··· SELECTED TEXT

On first reading these points, one feels, undoubtedly right, that Goldman equates the comic-book movie with what we would call a ‘pop-corn movie’, the kind of film one parks the brain in the foyer and enjoys in a state of mindless stupor. Nothing wrong with either of them, nor does Goldman cast aspersions on their enjoyment.  If I have some contention with any of these four points, it’s with the implied criticism of so-called “escapist” entertainment, and (again, merely implied) support for stale realism in point (4). Of these four points, number (3) defines what may or may not be a characteristic of comic book logic, post-modernism, and, along with point (2), somewhat debatable, have no great import for what I intend to address.

······

## SET PROBLEM 1
In the passage on comic-book movies, rewrite the part that opens with the words containing "On first reading" and closes with "intend to address.", replacing "foyer" with "lobby".
## SET PROBLEM 2
According to the passage on comic-book movies, what kind of film does Goldman equate the comic-book movie with?

··· MATERIAL SHOWN

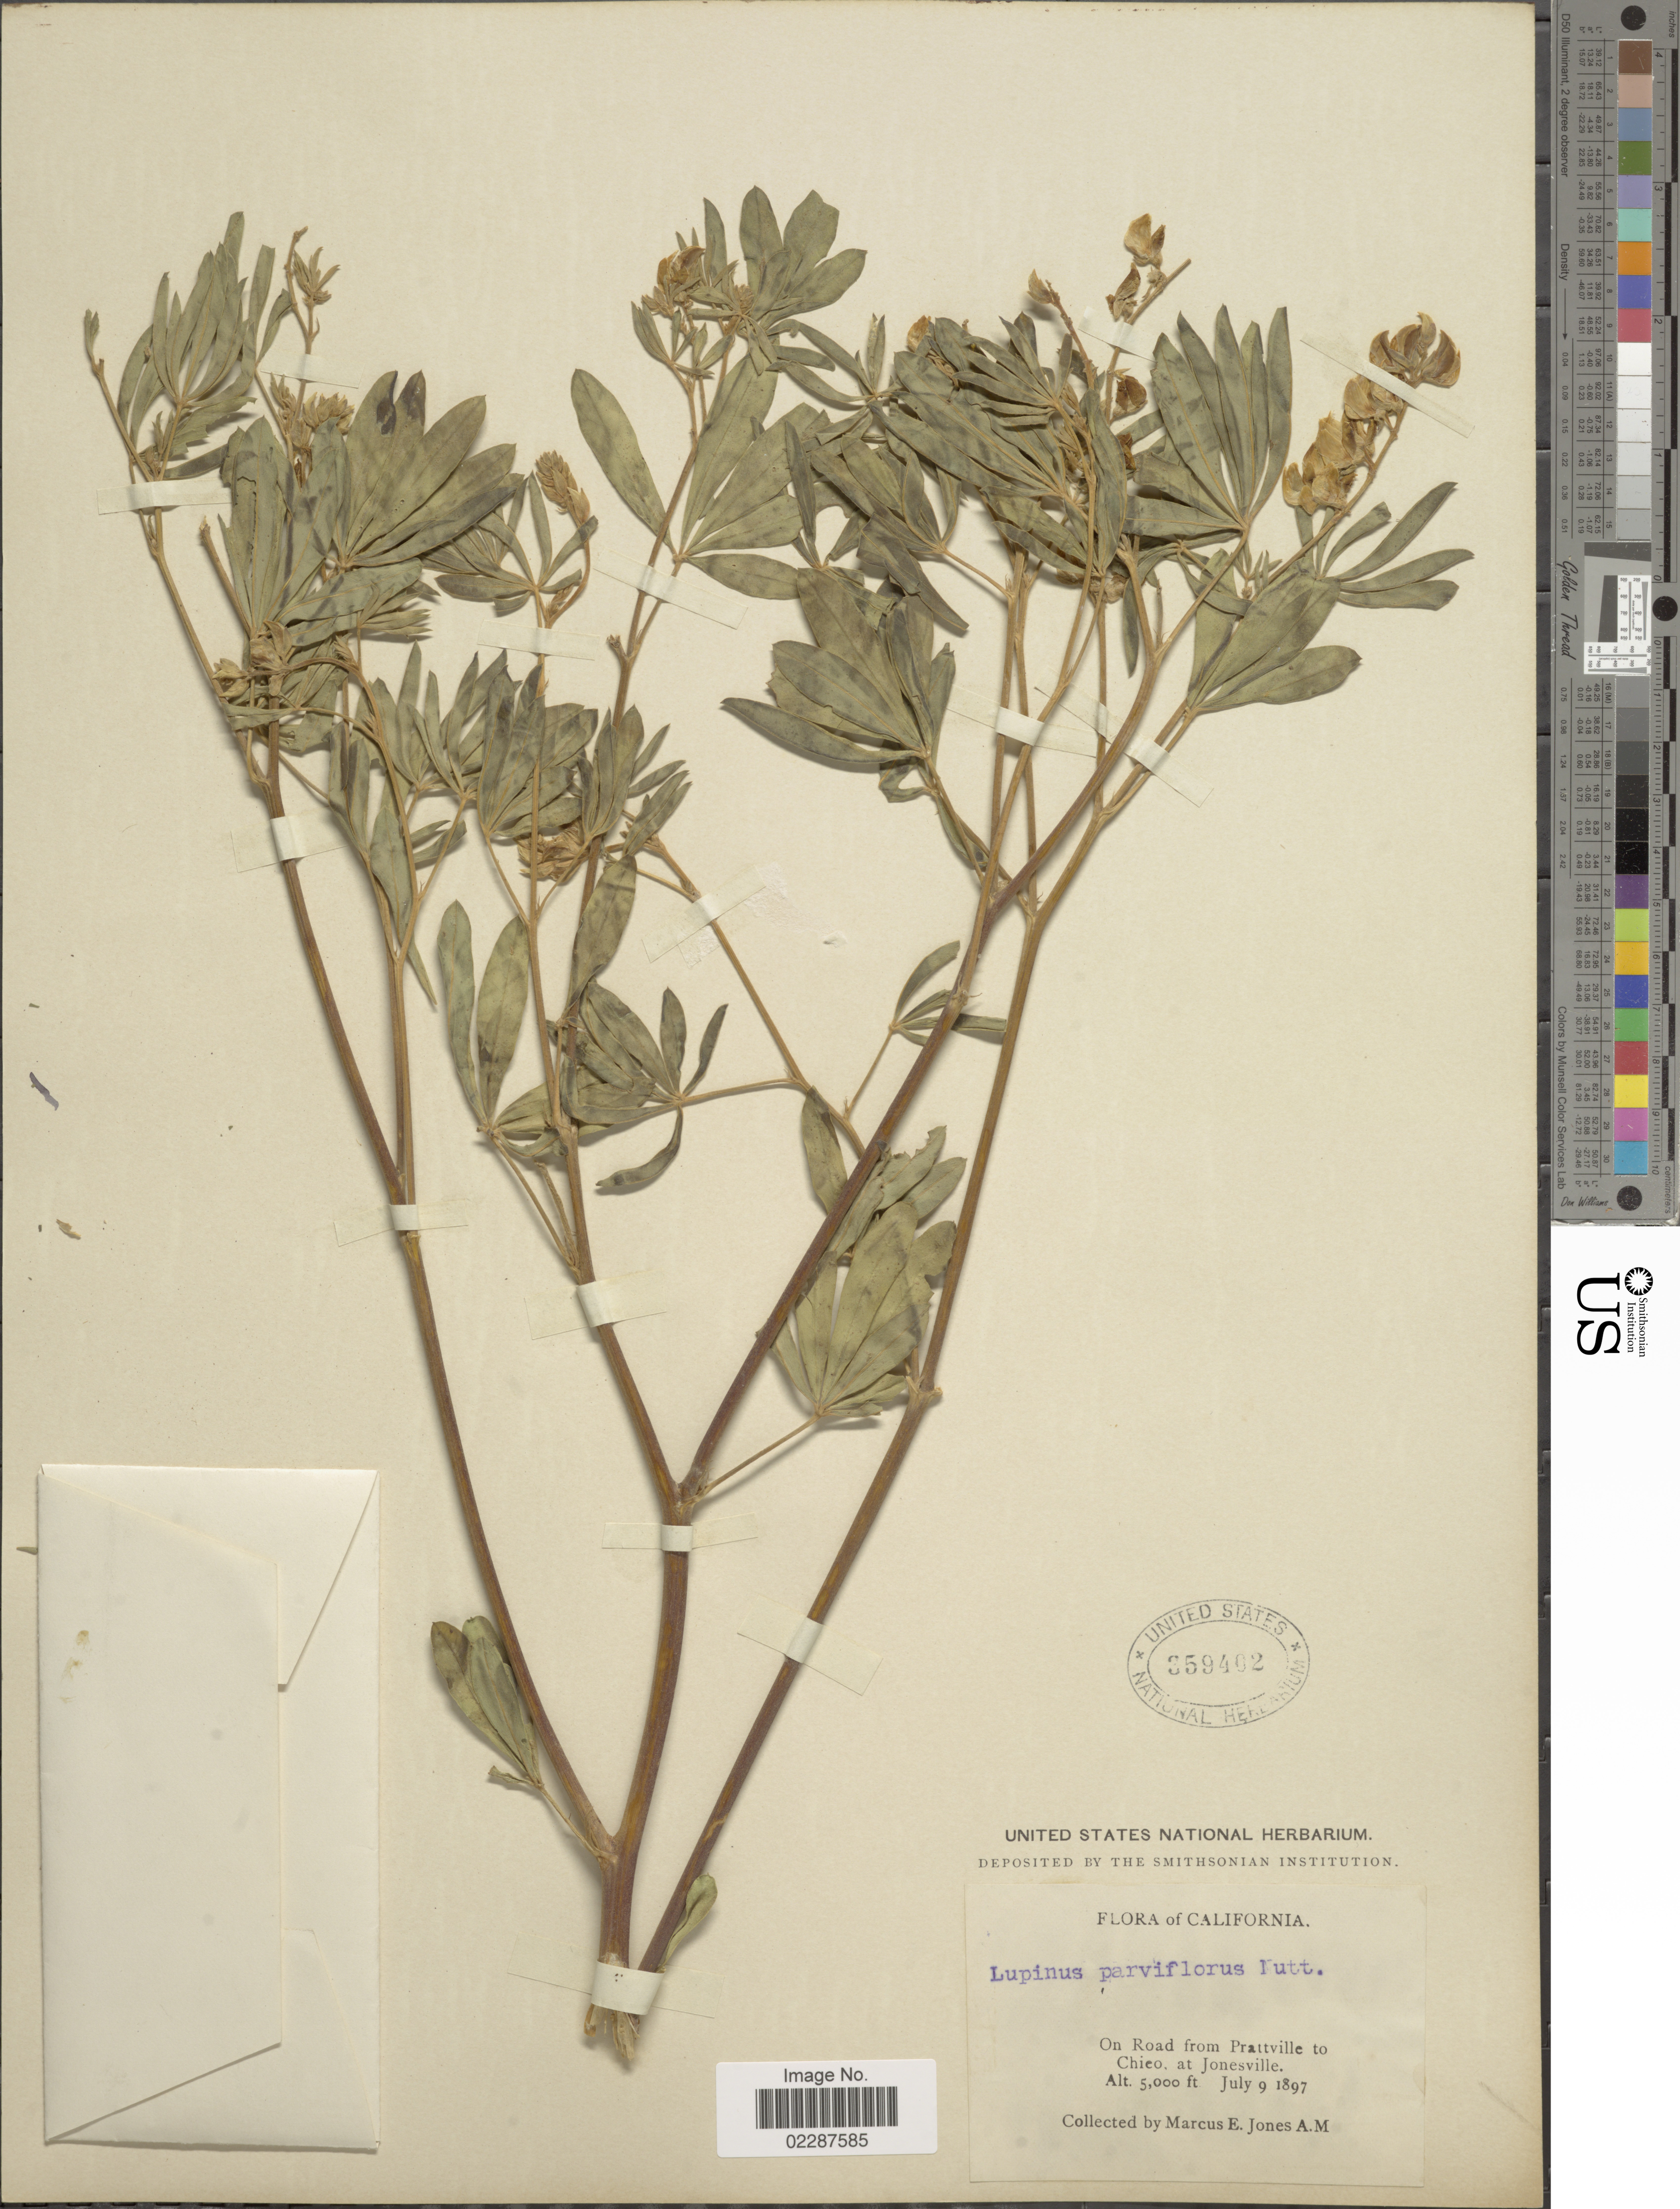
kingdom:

······
··· MATERIAL SHOWN

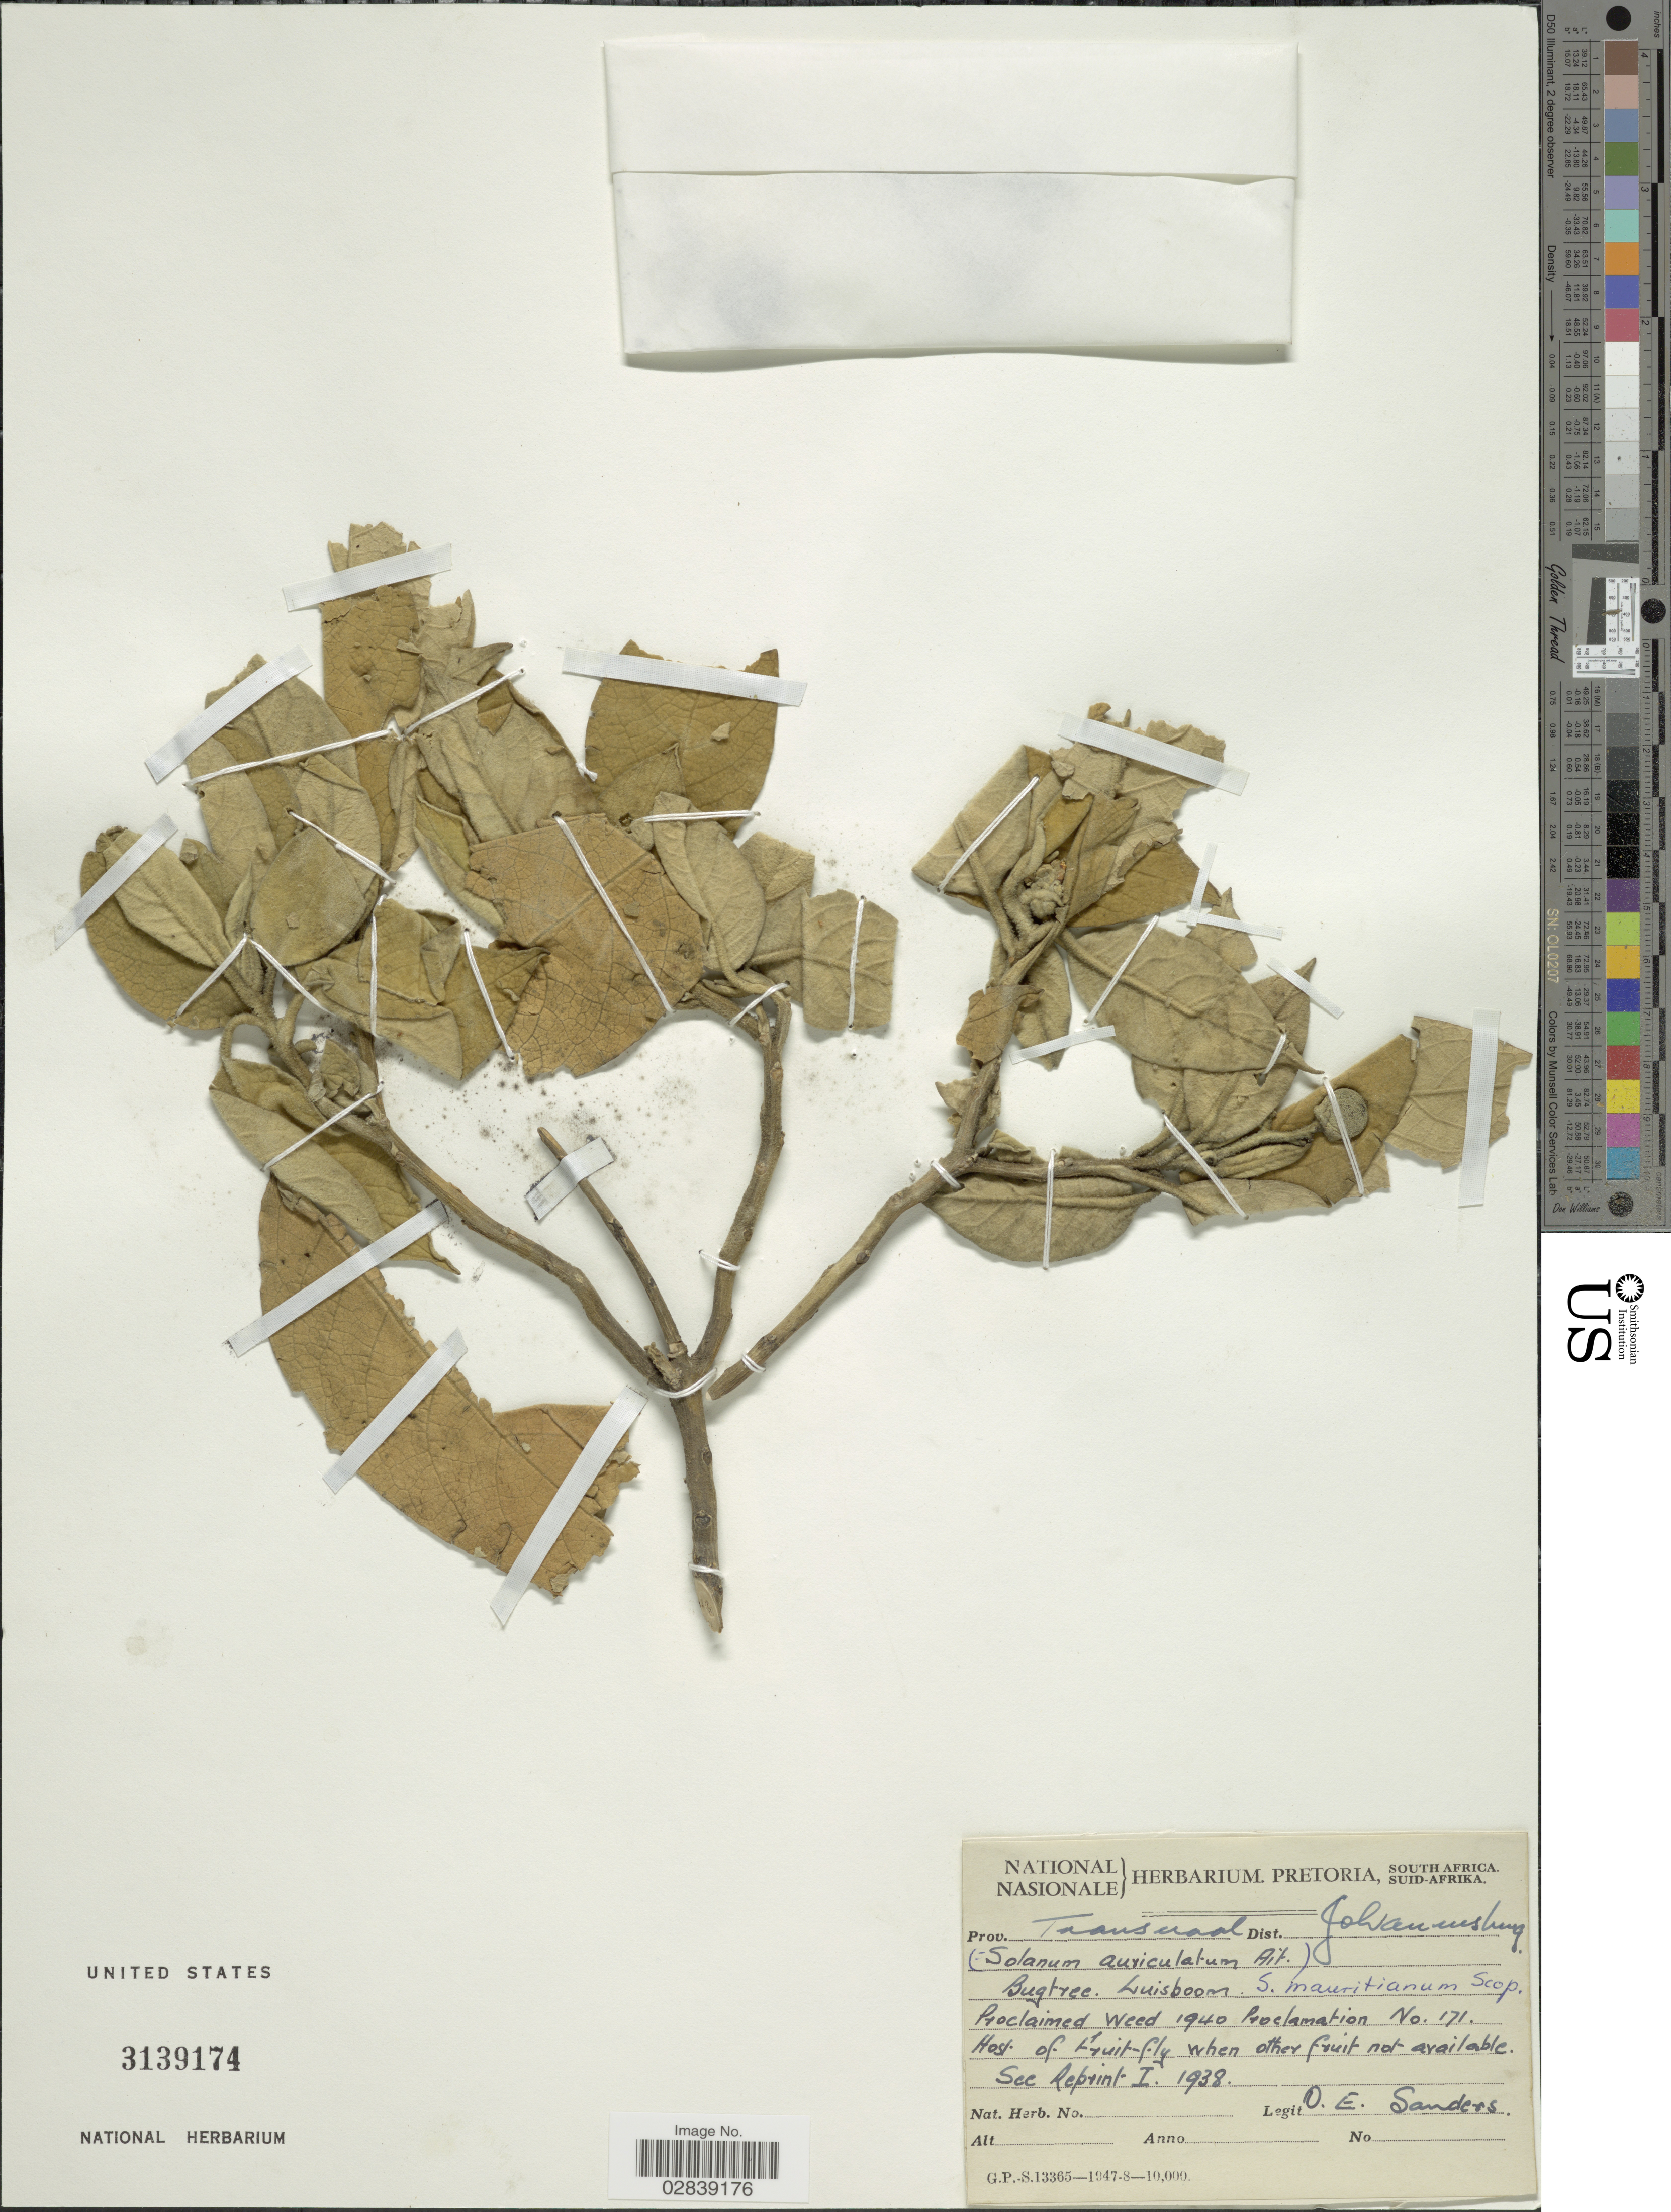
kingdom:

······

## WRITTEN ANSWER 1
On first reading these points, one feels, undoubtedly right, that Goldman equates the comic-book movie with what we would call a ‘pop-corn movie’, the kind of film one parks the brain in the lobby and enjoys in a state of mindless stupor. Nothing wrong with either of them, nor does Goldman cast aspersions on their enjoyment.  If I have some contention with any of these four points, it’s with the implied criticism of so-called “escapist” entertainment, and (again, merely implied) support for stale realism in point (4). Of these four points, number (3) defines what may or may not be a characteristic of comic book logic, post-modernism, and, along with point (2), somewhat debatable, have no great import for what I intend to address.

## WRITTEN ANSWER 2
A "pop-corn movie."